Tafeln am Limit: Viele Bayern auf Essensspenden angewiesen

München (dpa/lby) - Mehr als 200 000 Menschen in Bayern - darunter immer mehr Senioren - sind im Alltag auf Essensspenden angewiesen. Dies teilte das Sozialministerium am Donnerstag bei einer Anhörung im Sozialausschuss des Landtags in München mit. Bei den 169 Tafeln im Freistaat werden die Bedürftigen zwar von ehrenamtlichen Helfern versorgt, doch die Tafeln stoßen zunehmend an ihre Belastungsgrenze. Besonders ärgerlich aus Sicht der Tafeln: bisher ist politische Hilfe Mangelware. Das soll sich aber nun ändern.
Nach Angaben des Ministeriums stehen im Doppelhaushalt 2019/2020 des Freistaats 100 000 Euro pro Jahr zur Unterstützung der Tafeln zur Verfügung. Das Geld soll etwa für Weiterbildungen der Helfer verwendet werden. Rein rechtlich sind in Bayern aber nicht das Land sondern die Kommunen für die Tafeln zuständig.

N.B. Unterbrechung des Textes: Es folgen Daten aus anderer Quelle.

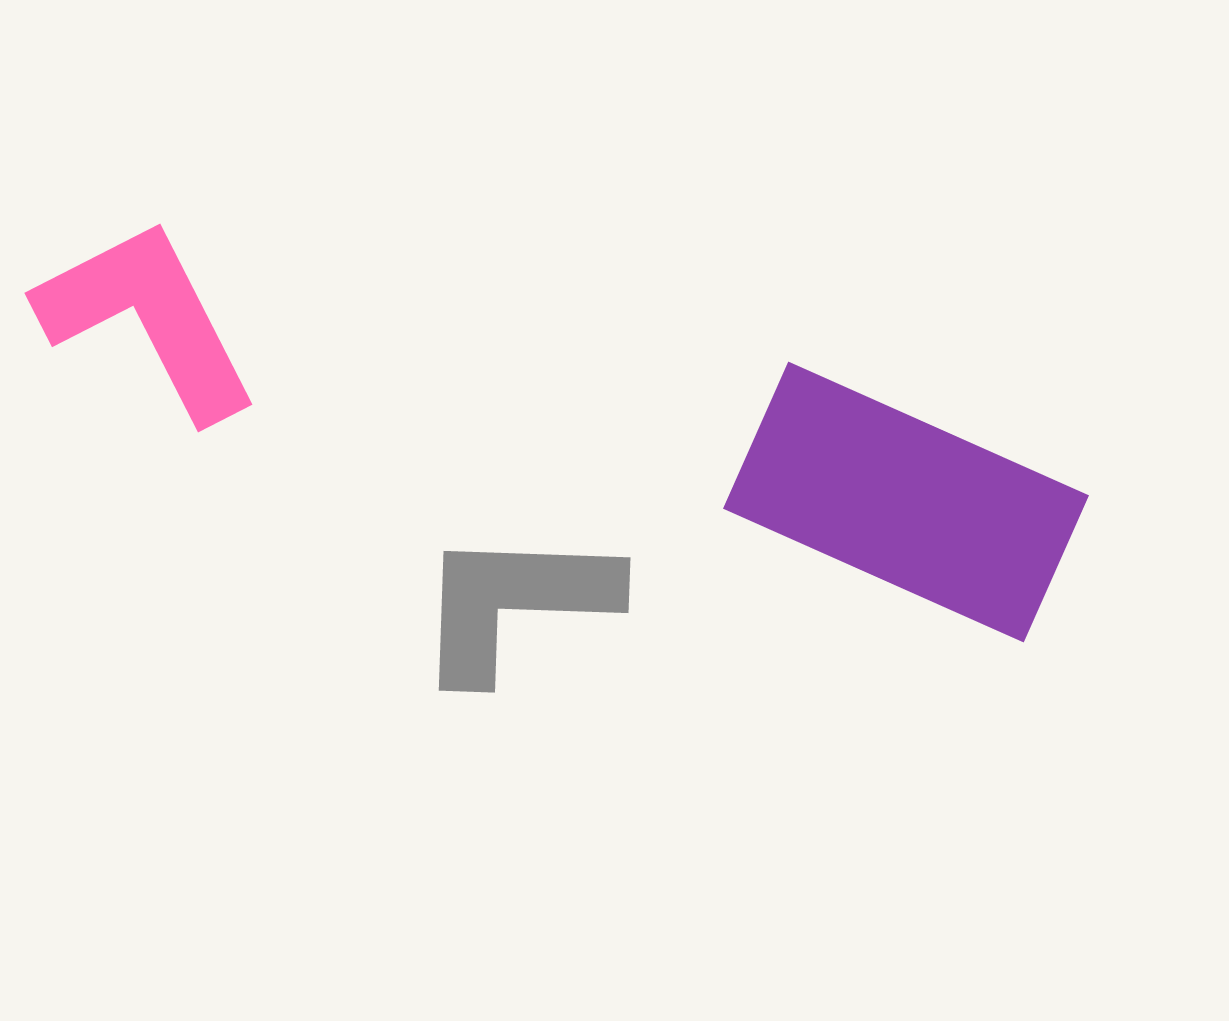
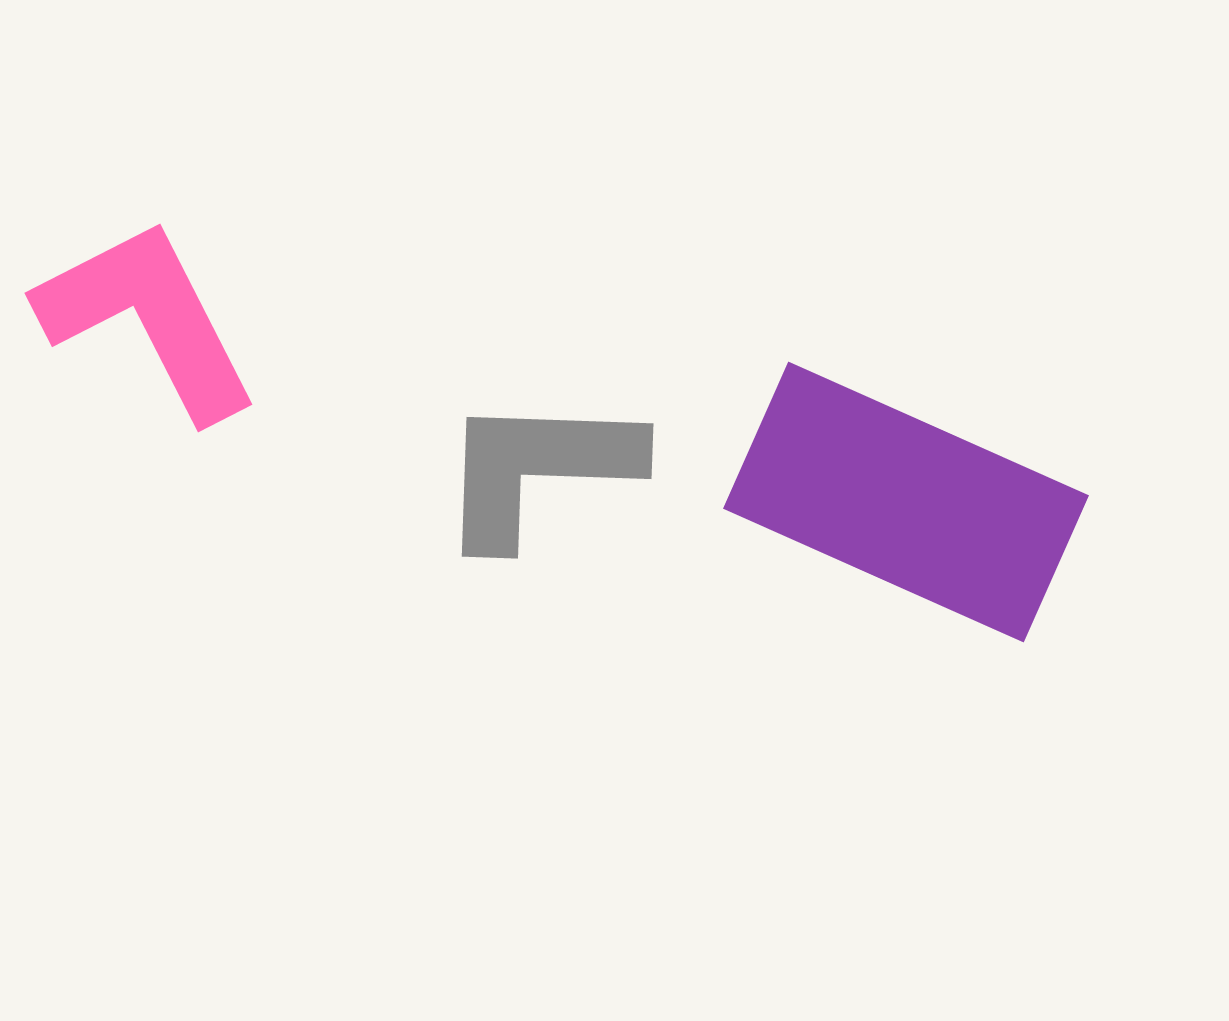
gray L-shape: moved 23 px right, 134 px up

"Die Tafeln übernehmen in professioneller Art und Weise staatliche Aufgaben bei der Versorgung von Bedürftigen", sagte Kerstin Celina (Grüne). Staatliche Hilfe sei dringend notwendig, ob die nun veranschlagten Gelder aber ausreichen würden, sei ungewiss.
Trotz der angekündigten Finanzhilfen - der Landtag muss dem Haushaltsentwurf der Staatsregierung noch zustimmen - dürfte das Fazit der Tafeln über die neue Hilfe durchwachsen ausfallen: Eine besondere Anerkennung ihrer Ehrenamtlichen soll es weiterhin nicht geben. Genau diese hatten sich im Mai 2018 aber Vertreter der Tafeln in Form von steuerlichen Erleichterungen und Rentenzuschüssen für die rund 7000 Helfer bei einem Treffen mit der Staatsregierung gewünscht.

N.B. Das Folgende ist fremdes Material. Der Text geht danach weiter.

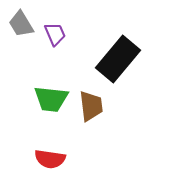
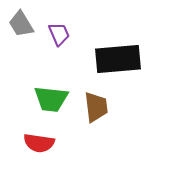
purple trapezoid: moved 4 px right
black rectangle: rotated 45 degrees clockwise
brown trapezoid: moved 5 px right, 1 px down
red semicircle: moved 11 px left, 16 px up
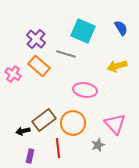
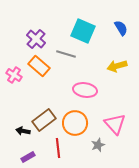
pink cross: moved 1 px right, 1 px down
orange circle: moved 2 px right
black arrow: rotated 24 degrees clockwise
purple rectangle: moved 2 px left, 1 px down; rotated 48 degrees clockwise
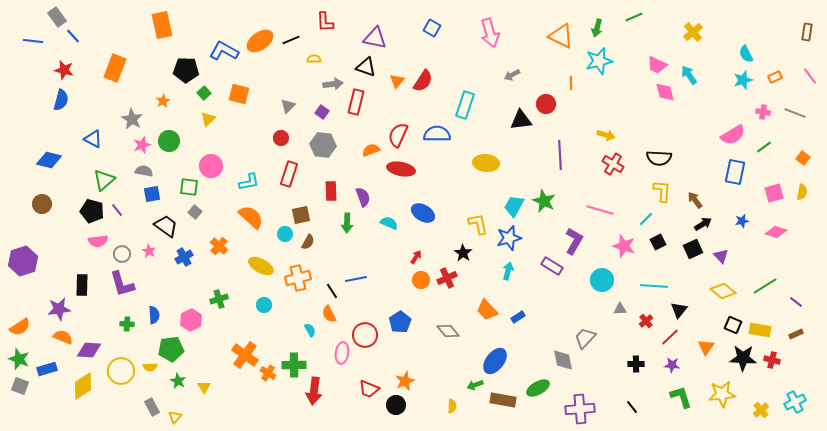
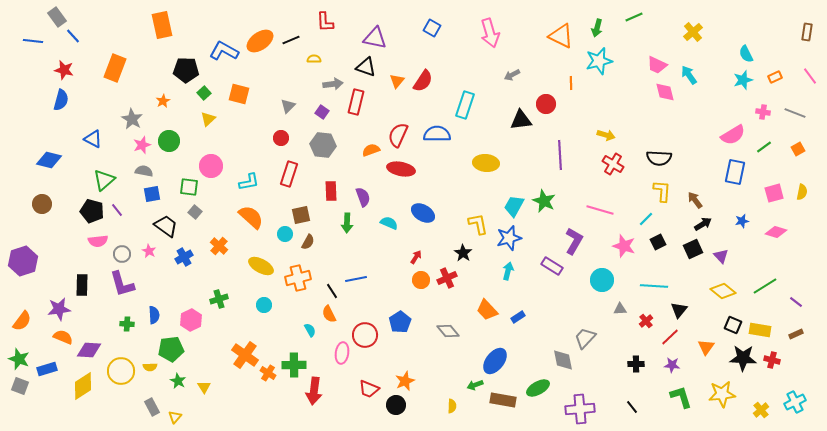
orange square at (803, 158): moved 5 px left, 9 px up; rotated 24 degrees clockwise
orange semicircle at (20, 327): moved 2 px right, 6 px up; rotated 20 degrees counterclockwise
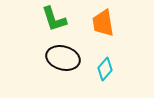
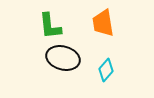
green L-shape: moved 4 px left, 7 px down; rotated 12 degrees clockwise
cyan diamond: moved 1 px right, 1 px down
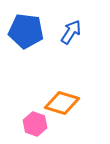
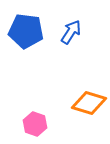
orange diamond: moved 27 px right
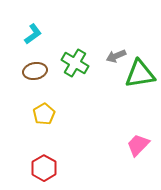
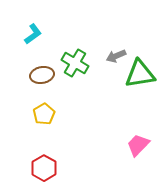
brown ellipse: moved 7 px right, 4 px down
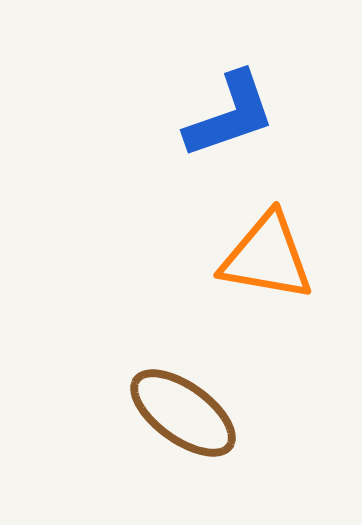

Es sei schwierig festzulegen, für welche ehrenamtlichen Tätigkeiten es eine spezielle Anerkennung geben sollte, hieß es am Donnerstag im Bericht des Sozialministeriums. Auch der Wunsch nach Vergünstigungen für Tafel-Helfer im Öffentlichen Nahverkehr wurde abgelehnt - dafür sei kein Geld da.
Die oft fehlende Unterstützung der Politik, ist für den Bayerischen Landesverband Tafeln nicht zu verstehen. Nach ersten Gesprächen mit der Staatsregierung 2018 hätten Reaktionen lange auf sich warten lassen. "Außer Schulterklopfen für unser Engagement, kam von der Politik bisher nichts", sagte Verbandschef Rainer Haupka der Deutschen Presse-Agentur. Unterstützung könne man zwar nicht abfordern, "wenn wir aber die Arbeit der Politik übernehmen müssen, dann sollte sie eigentlich ein Akt der Selbstverständlichkeit sein."

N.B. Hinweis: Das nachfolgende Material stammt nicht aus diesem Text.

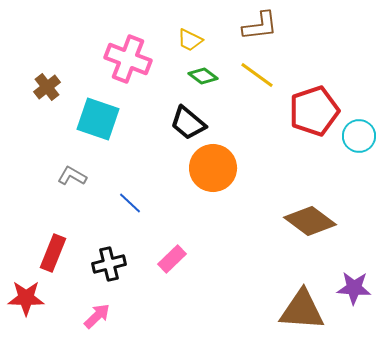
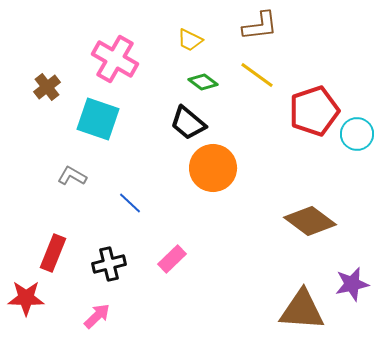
pink cross: moved 13 px left; rotated 9 degrees clockwise
green diamond: moved 6 px down
cyan circle: moved 2 px left, 2 px up
purple star: moved 2 px left, 4 px up; rotated 16 degrees counterclockwise
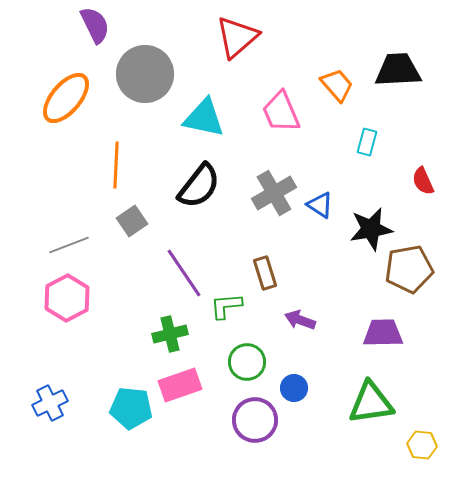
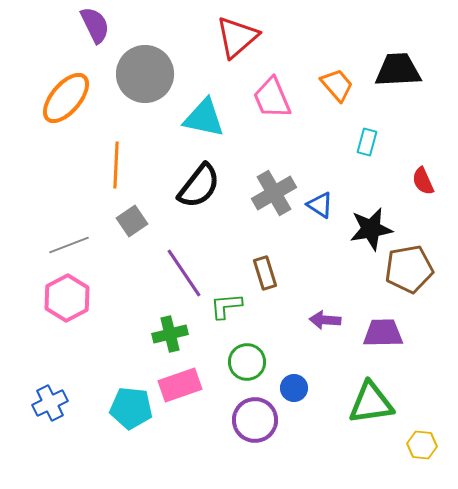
pink trapezoid: moved 9 px left, 14 px up
purple arrow: moved 25 px right; rotated 16 degrees counterclockwise
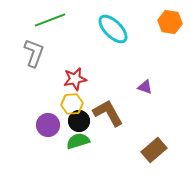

Nach Angaben des Verbands steigt die Zahl der Bedürftigen in Bayern seit Jahren an. Der Trend sei - so Haupka - zwar nicht komplett auf staatliches Versagen zurückzuführen, doch schon jetzt sei fast ein Viertel der Menschen, die regelmäßig zur Tafel kommen, Rentner - Tendenz stark steigend. "Wir schlittern sehenden Auges auf eine große Altersarmut zu und die Politik schaut tatenlos zu", so Haupka.
Thomas Huber (CSU) nahm die Kritik des Verbands am Donnerstag auf. Die gesellschaftliche Entwicklung in Bayern mache ihm große Sorgen. Den Tafeln zu helfen, sei wichtig, "aber wir dürfen nicht nur die Symptome bekämpfen, sondern müssen vor allem etwas gegen die Ursachen unternehmen", betonte Doris Rauscher (SPD). Die Staatsregierung müsse das Thema Grundsicherung ernster nehmen: "Unser Ziel muss es sein, dass kein Bayer mehr auf Essensspenden angewiesen ist."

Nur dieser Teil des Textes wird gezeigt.